My dad has never ‘helped’ - he did his fair share of all household chores.

You need to get the kids involved and you also need to lose your shit at your husband.

Montague22 · 31/10/2022 07:41

I often feel like this too. The problem with stepping off the treadmill is that you then have more to catch up on.

So I guess the options are:

  1. Get others to do some of it

I now have 4 hoovers. Started with 1 but then I wanted an upstairs one to save time. Then I got £30 Amazon ones- small and black Henry style one for the older kids rooms. It’s much quicker and they can do their own room and the landing/younger siblings room.
So the same with polish etc- if I have to do a big clean I dole out kit and assign areas. I run a really tight ship and they get 10 minute breaks when I say. They might even make us a coffee for these breaks. I’ve made mine help since they were tiny.
Consider a cleaner- even if fortnightly.
Bins should not be your job!

  1. Simplify what you do currently
Eg less homemade stuff, quicker meals

Also my 9 year old made eggy bread and macaroni cheese from (making a white sauce and adding cheese) without any help this weekend.

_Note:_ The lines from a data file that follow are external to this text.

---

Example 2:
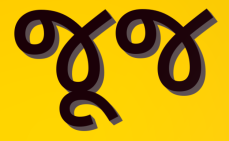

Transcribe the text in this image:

જૂજ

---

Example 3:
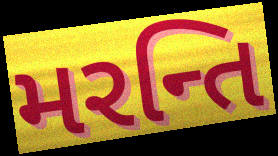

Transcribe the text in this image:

મરન્તિ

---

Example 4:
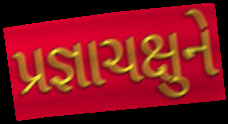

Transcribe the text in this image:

પ્રજ્ઞાચક્ષુને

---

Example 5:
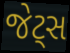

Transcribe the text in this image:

જેટ્સ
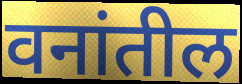
वनांतील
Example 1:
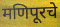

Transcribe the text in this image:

मणिपूरचे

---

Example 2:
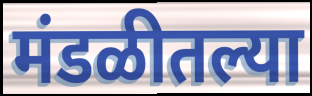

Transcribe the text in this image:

He uses the kettle and hob and empties the pasta totally on his own. Next weekend I’m going to teach him how to make a sausage tray bake and apple crumble (vaguely bonfire night themed). If either of yours like cooking, let them.

Kissingfrogs25 · 31/10/2022 07:45

You have a dh problem, you are doing the work of two people.
Stay in bed tomorrow regardless of how you feel after the vaccine, and figure out how you can offload on him, and if you can't you really would be better off alone with him doing 50% of the childcare, from a health and well being POV this man is running you into the ground and some.

lannistunut · 31/10/2022 07:56

You are doing more than your fair share of work. It is normal for parents to be tired - but it is not normal for one parent to do all the work whilst secondary-age kids and partner do too little.

You need to address this problem - your DH sounds completely out of order.